Top of Dataset content

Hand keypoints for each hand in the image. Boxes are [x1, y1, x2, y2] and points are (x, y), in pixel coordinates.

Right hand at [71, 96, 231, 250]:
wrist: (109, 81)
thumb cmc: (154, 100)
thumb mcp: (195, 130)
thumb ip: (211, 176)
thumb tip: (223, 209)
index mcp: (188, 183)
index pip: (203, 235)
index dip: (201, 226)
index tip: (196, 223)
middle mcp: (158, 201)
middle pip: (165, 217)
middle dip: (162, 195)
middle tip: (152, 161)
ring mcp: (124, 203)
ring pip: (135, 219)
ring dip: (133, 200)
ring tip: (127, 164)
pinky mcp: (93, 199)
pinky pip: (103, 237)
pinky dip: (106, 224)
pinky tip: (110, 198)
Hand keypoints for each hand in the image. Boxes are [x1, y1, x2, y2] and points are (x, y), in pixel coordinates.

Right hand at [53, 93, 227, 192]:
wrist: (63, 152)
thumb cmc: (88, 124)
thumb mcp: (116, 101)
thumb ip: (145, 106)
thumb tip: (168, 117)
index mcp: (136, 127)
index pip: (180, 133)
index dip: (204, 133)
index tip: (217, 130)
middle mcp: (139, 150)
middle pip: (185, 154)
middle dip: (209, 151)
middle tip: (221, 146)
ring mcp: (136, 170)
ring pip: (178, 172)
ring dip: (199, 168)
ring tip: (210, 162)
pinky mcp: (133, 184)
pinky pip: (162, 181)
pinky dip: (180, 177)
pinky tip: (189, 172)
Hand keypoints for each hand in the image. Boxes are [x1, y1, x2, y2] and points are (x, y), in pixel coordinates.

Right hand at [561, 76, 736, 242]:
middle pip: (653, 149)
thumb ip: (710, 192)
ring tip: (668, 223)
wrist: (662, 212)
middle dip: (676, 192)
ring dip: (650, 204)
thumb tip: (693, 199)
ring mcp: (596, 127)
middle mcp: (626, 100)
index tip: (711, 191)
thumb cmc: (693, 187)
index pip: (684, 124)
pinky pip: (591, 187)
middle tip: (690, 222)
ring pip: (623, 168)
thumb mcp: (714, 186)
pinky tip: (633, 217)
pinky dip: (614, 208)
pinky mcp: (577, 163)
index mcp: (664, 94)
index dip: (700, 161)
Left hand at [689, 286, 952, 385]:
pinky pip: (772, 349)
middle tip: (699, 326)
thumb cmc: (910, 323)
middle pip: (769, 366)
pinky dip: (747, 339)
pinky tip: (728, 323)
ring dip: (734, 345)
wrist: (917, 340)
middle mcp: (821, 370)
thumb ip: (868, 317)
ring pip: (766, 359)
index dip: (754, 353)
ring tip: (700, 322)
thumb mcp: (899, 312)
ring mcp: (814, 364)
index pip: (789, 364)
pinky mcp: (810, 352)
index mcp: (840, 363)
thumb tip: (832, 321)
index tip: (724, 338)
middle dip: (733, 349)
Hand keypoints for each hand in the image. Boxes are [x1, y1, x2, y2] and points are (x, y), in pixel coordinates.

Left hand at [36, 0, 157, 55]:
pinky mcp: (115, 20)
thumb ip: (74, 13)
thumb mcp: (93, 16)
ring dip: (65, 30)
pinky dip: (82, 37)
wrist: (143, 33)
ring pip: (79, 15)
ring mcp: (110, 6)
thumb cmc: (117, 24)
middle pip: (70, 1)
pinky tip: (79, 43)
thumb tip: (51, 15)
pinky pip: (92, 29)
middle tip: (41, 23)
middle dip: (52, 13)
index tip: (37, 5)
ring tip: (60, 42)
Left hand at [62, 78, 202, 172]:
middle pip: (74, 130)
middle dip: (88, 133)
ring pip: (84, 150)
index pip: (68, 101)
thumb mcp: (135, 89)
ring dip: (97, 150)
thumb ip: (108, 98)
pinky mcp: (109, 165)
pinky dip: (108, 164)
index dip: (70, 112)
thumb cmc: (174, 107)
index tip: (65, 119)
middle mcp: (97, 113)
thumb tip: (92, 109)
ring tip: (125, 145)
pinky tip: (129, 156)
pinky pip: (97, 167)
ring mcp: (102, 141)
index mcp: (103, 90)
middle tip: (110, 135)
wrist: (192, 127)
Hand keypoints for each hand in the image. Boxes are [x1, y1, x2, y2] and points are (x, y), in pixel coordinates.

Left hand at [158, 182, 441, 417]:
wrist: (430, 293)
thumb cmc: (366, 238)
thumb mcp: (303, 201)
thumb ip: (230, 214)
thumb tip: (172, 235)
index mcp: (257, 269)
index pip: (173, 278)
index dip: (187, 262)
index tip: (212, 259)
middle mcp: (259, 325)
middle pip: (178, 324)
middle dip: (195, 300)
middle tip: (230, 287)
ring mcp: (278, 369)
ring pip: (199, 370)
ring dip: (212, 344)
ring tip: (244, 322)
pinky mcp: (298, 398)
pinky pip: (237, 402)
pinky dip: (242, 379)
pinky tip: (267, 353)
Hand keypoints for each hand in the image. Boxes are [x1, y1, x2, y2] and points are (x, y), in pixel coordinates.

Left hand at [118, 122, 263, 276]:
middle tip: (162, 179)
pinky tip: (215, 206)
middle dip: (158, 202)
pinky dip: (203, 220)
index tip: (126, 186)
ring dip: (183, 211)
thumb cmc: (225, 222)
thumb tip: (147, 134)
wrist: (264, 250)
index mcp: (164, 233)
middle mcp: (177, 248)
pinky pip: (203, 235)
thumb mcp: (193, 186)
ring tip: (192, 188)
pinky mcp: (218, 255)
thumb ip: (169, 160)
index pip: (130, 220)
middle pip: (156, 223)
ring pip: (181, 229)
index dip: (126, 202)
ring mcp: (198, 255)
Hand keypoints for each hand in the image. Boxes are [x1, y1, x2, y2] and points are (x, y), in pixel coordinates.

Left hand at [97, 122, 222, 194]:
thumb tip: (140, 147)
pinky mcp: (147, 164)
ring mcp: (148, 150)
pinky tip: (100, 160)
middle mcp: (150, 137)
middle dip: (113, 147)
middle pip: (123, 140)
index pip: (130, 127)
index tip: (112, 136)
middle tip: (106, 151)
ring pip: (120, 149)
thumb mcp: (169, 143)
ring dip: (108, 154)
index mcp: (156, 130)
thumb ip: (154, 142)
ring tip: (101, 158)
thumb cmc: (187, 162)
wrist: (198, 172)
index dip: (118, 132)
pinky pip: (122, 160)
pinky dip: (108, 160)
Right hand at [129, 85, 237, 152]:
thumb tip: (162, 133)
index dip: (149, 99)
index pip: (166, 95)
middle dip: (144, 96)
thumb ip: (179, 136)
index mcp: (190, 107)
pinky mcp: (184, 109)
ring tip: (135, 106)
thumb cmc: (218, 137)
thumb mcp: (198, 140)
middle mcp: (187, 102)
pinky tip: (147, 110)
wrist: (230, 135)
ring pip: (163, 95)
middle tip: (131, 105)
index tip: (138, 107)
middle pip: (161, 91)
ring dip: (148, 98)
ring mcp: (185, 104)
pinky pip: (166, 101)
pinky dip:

Bottom of Dataset content

== What this task involves ==
Set down only the lines above that fall between the line holding "middle pip: (165, 217)" and the line holding "thumb ip: (145, 106)", inclusive, keeping each exact.

== Solution for this exercise ==
middle pip: (165, 217)
middle dip: (162, 195)
middle tip: (152, 161)
ring mcp: (124, 203)
ring pip: (135, 219)
ring dip: (133, 200)
ring tip: (127, 164)
pinky mcp: (93, 199)
pinky pip: (103, 237)
pinky dip: (106, 224)
pinky tip: (110, 198)
Hand keypoints for each hand in the image. Boxes are [x1, y1, x2, y2] and points are (x, y), in pixel coordinates.

Right hand at [53, 93, 227, 192]:
wrist: (63, 152)
thumb cmc: (88, 124)
thumb mcp: (116, 101)
thumb ip: (145, 106)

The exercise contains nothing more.